• [WHAT THE TASK REQUIRES] After locating the line with "the white support post at point (36, 156)", reproduce it and all following lines of the listing below exactly, stopping only at the final line.
━━━━━━━━━━━━━━━━
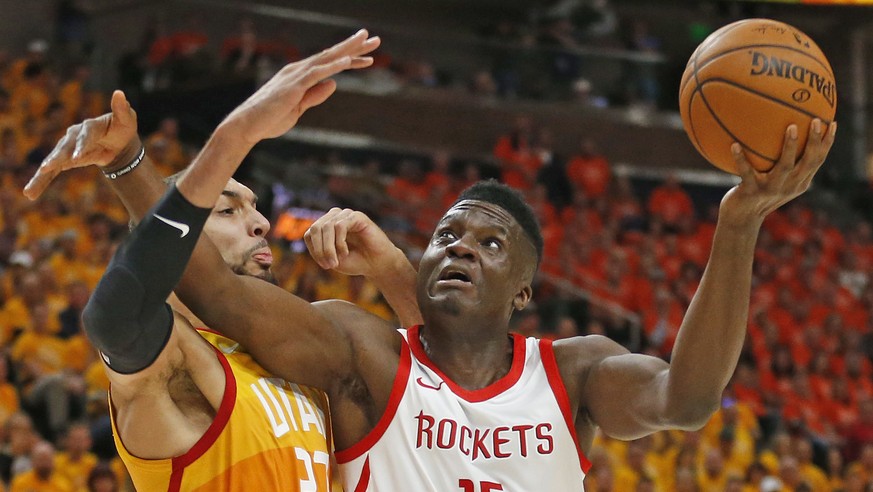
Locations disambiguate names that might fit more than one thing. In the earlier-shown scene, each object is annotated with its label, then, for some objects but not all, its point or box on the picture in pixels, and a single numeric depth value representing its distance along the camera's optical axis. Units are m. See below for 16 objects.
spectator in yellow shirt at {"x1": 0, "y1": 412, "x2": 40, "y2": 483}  7.08
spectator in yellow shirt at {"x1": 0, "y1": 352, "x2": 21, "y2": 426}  7.51
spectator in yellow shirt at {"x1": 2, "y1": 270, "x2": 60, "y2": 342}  8.43
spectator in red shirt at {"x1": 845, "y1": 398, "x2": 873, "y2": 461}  11.48
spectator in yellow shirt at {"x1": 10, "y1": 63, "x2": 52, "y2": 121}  11.95
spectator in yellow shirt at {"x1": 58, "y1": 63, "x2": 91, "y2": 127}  12.13
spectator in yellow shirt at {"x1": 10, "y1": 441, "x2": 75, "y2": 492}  6.99
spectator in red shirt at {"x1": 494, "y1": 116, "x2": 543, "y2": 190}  14.29
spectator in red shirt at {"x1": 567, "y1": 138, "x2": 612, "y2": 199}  14.99
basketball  2.96
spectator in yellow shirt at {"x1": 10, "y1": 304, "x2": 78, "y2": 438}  7.52
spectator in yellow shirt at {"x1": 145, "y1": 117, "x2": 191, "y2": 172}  11.40
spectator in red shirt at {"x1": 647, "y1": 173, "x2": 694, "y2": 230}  15.19
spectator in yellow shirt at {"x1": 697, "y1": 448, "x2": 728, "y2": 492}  9.62
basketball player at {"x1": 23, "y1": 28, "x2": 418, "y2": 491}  2.65
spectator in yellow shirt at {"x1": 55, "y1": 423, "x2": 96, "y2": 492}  7.16
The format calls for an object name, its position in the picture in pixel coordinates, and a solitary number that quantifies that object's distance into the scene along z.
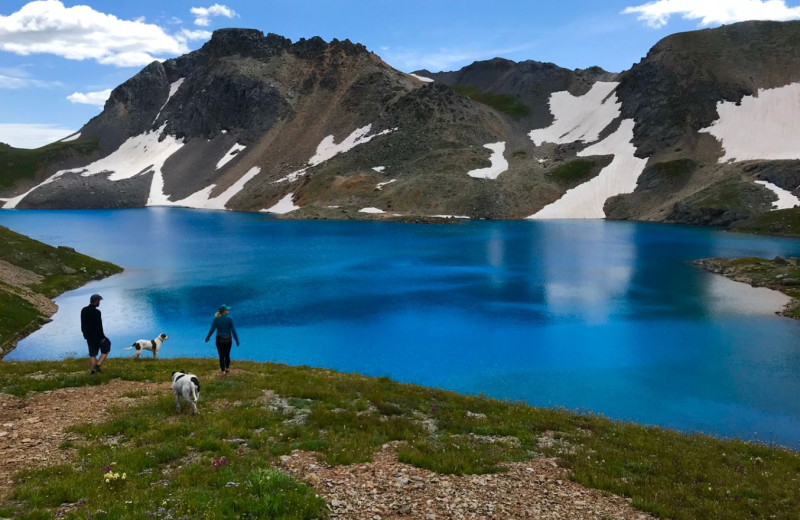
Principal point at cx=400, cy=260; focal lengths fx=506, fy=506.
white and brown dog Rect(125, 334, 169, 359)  25.95
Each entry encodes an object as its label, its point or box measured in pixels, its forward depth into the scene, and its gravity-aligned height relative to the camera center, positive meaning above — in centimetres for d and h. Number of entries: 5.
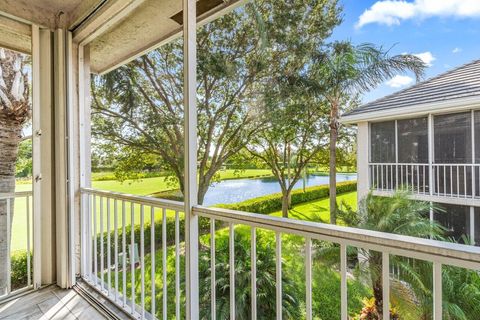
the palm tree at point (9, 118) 241 +42
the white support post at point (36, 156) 221 +5
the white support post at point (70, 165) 226 -3
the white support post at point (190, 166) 146 -3
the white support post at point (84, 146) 235 +14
━━━━━━━━━━━━━━━━
• [RESULT OF THE TASK]
the white support post at point (36, 156) 221 +5
the white support post at point (70, 165) 226 -3
the white support post at point (190, 166) 146 -3
the white support post at point (84, 146) 235 +14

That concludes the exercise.